Answer these from the passage on C code and valgrind:
1. What is the wrapper in wrapper.py for functions whose only output is the last argument?
2. Which valgrind versions have been tested?
3. What environment variable setting is suggested when running with Python above version 3.6?

----- QUOTED PASSAGE

Any “return” objects must be modified in-place (i.e. passed as pointers). This enables
Python to control the memory access of these variables, and also to receive proper
error statuses (see below for how we do exception handling). We also adhere to the
convention that “output” variables should be passed to the function as its last
argument(s). In the case that _only_ the last argument is meant to be “output”, there
exists a simple wrapper _call_c_simple
in wrapper.py
that will neatly handle the
calling of the function in an intuitive pythonic way.
Running with Valgrind¶
If any changes to the C code are made, it is ideal to run tests under valgrind, and
check for memory leaks. To do this, install valgrind
(we have tested v3.14+),
which is probably available via your package manager. We provide a
suppression file for valgrind
in the devel/
directory of the main repository.
It is ideal if you install a development-version of python especially for running these tests. To do this, download the version of python you want and then configure/install with:
$ ./configure --prefix=<your-home>/<directory> --without-pymalloc --with-pydebug --with-valgrind
$ make; make install
Construct a virtualenv
on top of this installation, and create your environment,
and install all requirements.
If you do not wish to run with a modified version of python, you may continue with your
usual version, but may get some extra cruft in the output. If running with Python
version > 3.6, consider running with environment variable PYTHONMALLOC=malloc
(see https://stackoverflow.com/questions/20112989/how-to-use-valgrind-with-python ).
The general pattern for using valgrind with python is:
$ valgrind --tool=memcheck --track-origins=yes --leak-check=full --suppressions=devel/valgrind-suppress-all-but-c.supp <python script>
One useful command is to run valgrind over the test suite (from the top-level repo directory):
$ valgrind --tool=memcheck --track-origins=yes --leak-check=full --suppressions=devel/valgrind-suppress-all-but-c.supp pytest
While we will attempt to keep the suppression file updated to the best of our knowledge so that only relevant leaks and errors are reported, you will likely have to do a bit of digging to find the relevant parts.
Valgrind will likely run very slowly, and sometimes you will know already which exact tests are those which may have problems, or are relevant to your particular changes. To run these:
$ PYTHONMALLOC=malloc valgrind --tool=memcheck --track-origins=yes --leak-check=full --suppressions=devel/valgrind-suppress-all-but-c.supp pytest -v tests/<test_file>::<test_func> > valgrind.out 2>&1
Note that we also routed the stderr output to a file, which is useful because it can be
quite voluminous. There is a python script, devel/filter_valgrind.py
which can be run
over the output (valgrind.out in the above command) to filter it down to only have
stuff from 21cmfast in it.

----------
----- GIVEN INFORMATION

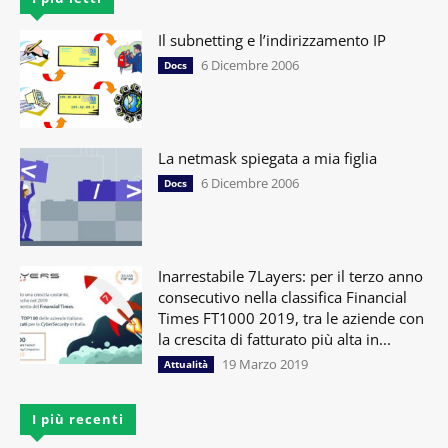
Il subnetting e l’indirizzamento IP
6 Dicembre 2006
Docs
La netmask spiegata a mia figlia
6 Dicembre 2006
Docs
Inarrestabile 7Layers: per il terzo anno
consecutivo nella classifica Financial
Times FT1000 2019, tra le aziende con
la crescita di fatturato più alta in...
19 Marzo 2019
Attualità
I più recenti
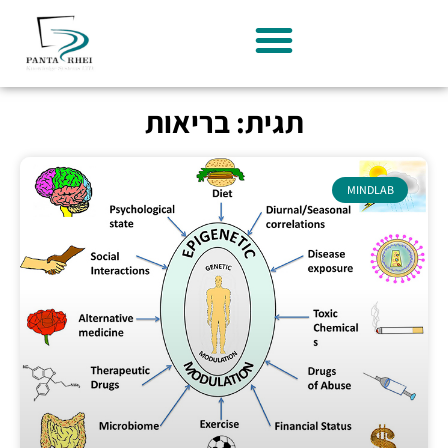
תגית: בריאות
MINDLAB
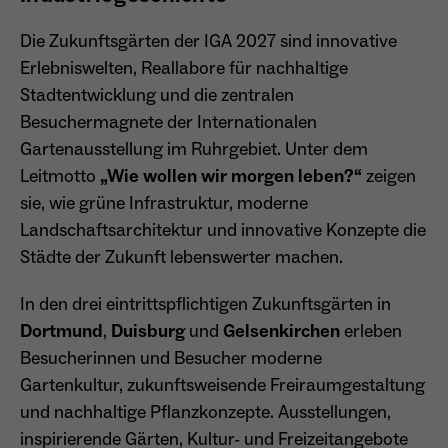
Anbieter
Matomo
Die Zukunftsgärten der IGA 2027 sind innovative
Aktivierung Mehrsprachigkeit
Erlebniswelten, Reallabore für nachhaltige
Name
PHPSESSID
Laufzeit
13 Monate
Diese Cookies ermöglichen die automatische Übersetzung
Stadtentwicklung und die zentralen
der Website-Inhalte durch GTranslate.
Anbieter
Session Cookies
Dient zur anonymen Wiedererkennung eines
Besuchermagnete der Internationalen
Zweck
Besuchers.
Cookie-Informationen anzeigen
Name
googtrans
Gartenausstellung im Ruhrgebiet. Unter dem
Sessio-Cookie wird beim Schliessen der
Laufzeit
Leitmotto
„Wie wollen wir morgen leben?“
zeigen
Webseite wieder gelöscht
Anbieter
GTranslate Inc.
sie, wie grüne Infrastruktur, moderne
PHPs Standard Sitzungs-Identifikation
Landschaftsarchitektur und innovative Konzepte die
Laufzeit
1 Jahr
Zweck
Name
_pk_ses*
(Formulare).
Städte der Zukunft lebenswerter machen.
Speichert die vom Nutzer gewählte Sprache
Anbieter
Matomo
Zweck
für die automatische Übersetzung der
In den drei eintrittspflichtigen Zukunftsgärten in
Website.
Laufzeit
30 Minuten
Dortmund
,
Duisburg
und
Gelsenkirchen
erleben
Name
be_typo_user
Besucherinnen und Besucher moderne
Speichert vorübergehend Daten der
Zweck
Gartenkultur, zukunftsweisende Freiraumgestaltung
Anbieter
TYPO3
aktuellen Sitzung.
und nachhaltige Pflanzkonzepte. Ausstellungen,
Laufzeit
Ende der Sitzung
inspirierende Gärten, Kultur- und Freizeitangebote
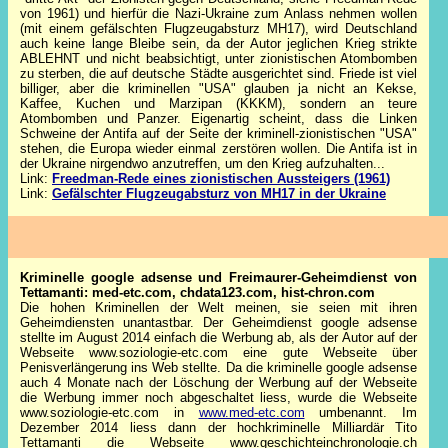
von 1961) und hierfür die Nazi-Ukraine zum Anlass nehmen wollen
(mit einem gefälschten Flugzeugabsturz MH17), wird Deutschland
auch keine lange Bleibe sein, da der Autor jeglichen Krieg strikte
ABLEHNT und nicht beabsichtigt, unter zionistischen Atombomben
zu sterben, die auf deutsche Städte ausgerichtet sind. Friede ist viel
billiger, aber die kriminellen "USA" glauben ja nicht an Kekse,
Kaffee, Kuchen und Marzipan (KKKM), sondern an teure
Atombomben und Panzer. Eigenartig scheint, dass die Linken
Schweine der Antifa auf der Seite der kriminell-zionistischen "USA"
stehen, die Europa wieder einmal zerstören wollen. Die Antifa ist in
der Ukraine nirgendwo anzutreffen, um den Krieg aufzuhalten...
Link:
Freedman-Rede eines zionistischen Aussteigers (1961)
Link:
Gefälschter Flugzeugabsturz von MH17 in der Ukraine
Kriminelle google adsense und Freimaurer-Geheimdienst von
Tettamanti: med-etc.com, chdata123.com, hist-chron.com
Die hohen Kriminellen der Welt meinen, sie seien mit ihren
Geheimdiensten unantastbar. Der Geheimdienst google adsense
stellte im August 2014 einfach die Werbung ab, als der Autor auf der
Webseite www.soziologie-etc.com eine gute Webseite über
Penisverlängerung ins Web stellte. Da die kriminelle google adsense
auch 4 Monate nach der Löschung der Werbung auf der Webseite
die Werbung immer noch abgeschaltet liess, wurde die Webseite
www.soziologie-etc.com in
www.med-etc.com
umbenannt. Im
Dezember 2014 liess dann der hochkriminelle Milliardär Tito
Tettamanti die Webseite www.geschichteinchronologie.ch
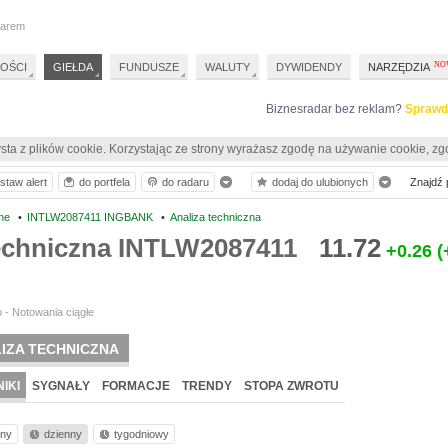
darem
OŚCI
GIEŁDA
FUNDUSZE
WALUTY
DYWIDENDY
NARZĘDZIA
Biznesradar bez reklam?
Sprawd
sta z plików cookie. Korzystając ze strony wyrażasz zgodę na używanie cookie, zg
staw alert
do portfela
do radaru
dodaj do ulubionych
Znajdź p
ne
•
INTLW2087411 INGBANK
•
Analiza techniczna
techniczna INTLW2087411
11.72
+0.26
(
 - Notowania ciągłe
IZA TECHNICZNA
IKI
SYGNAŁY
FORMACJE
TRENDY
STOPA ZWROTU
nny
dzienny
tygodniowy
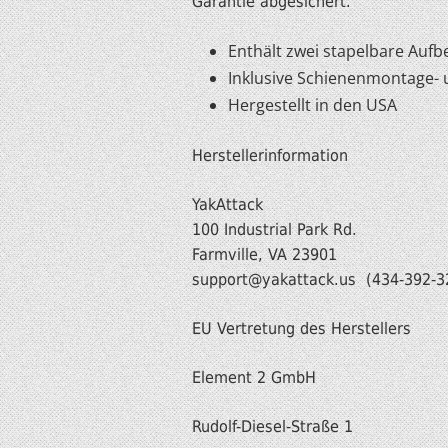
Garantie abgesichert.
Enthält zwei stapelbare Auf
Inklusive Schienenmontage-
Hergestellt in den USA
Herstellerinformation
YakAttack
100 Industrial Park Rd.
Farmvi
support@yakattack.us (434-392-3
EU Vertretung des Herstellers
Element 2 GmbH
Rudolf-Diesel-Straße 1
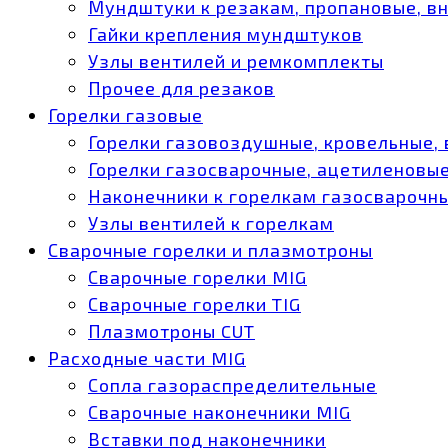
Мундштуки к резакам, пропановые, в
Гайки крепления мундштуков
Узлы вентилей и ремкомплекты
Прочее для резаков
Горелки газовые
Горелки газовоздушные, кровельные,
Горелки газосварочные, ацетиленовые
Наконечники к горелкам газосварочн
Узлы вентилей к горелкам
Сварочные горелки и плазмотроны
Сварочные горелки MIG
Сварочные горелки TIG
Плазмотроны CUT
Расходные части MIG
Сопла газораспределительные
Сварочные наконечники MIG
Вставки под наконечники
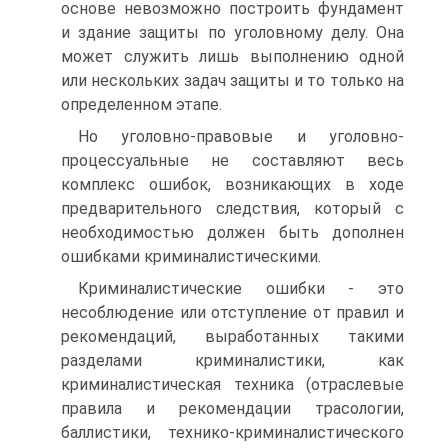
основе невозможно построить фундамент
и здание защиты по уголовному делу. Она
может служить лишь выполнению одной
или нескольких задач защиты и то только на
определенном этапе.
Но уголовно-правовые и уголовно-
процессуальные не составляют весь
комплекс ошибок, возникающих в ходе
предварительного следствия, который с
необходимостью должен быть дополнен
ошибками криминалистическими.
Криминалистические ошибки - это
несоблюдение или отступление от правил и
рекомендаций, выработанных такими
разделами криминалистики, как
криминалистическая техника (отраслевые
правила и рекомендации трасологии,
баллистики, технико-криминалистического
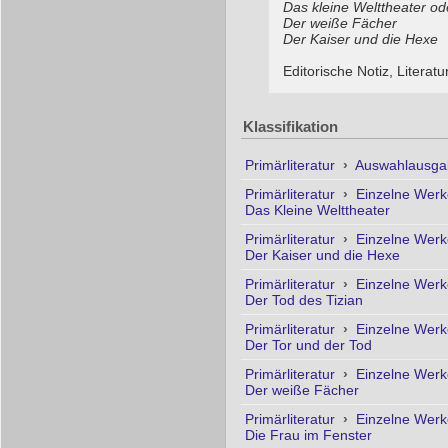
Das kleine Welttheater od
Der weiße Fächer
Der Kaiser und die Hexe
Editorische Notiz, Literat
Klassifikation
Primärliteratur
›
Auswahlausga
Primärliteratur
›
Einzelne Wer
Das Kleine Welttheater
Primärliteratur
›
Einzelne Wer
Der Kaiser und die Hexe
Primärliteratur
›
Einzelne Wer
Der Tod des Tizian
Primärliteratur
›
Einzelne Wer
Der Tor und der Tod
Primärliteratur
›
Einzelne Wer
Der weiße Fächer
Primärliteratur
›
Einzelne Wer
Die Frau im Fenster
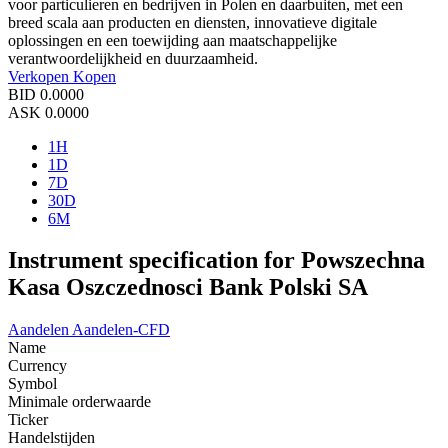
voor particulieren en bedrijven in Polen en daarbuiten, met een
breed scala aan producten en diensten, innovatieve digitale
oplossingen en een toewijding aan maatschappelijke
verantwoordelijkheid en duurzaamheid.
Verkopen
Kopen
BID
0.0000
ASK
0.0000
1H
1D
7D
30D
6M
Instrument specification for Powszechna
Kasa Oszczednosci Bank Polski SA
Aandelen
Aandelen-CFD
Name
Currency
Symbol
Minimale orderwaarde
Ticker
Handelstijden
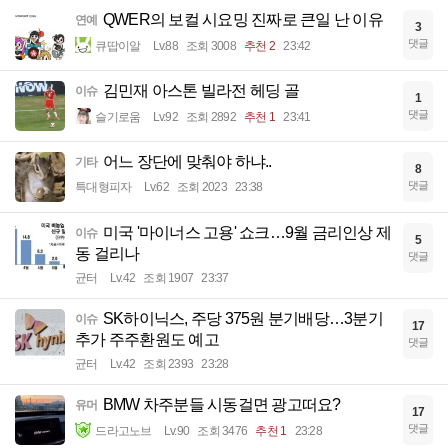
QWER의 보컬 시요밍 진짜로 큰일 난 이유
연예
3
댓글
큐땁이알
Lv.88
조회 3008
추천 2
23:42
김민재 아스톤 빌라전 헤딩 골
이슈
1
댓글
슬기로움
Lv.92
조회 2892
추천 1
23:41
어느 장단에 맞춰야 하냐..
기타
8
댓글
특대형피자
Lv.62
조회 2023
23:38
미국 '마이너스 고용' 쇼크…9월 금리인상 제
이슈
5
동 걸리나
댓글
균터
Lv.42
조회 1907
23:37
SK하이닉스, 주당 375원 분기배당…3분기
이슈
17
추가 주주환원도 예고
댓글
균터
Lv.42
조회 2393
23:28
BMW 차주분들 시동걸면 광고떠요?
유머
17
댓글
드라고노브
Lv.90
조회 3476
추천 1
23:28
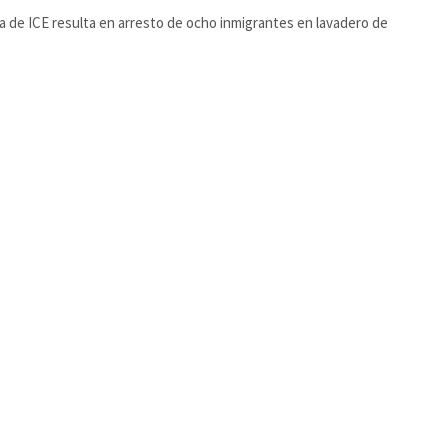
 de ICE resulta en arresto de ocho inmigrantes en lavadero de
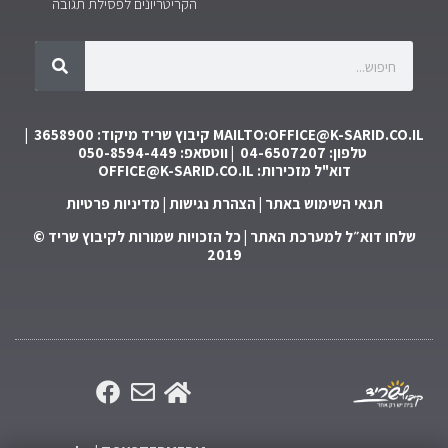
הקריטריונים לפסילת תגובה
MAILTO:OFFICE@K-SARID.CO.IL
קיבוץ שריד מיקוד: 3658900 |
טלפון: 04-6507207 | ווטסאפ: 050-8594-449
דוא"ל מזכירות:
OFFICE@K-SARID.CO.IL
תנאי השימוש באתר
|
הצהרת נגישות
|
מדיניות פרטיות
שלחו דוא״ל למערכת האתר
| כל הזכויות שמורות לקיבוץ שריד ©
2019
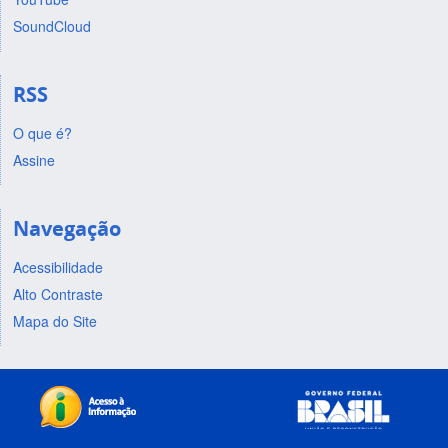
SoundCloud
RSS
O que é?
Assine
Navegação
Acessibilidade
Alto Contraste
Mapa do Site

----------

▸ EXERCISE SOLUTION:
1. _call_c_simple
2. v3.14 and later
3. PYTHONMALLOC=malloc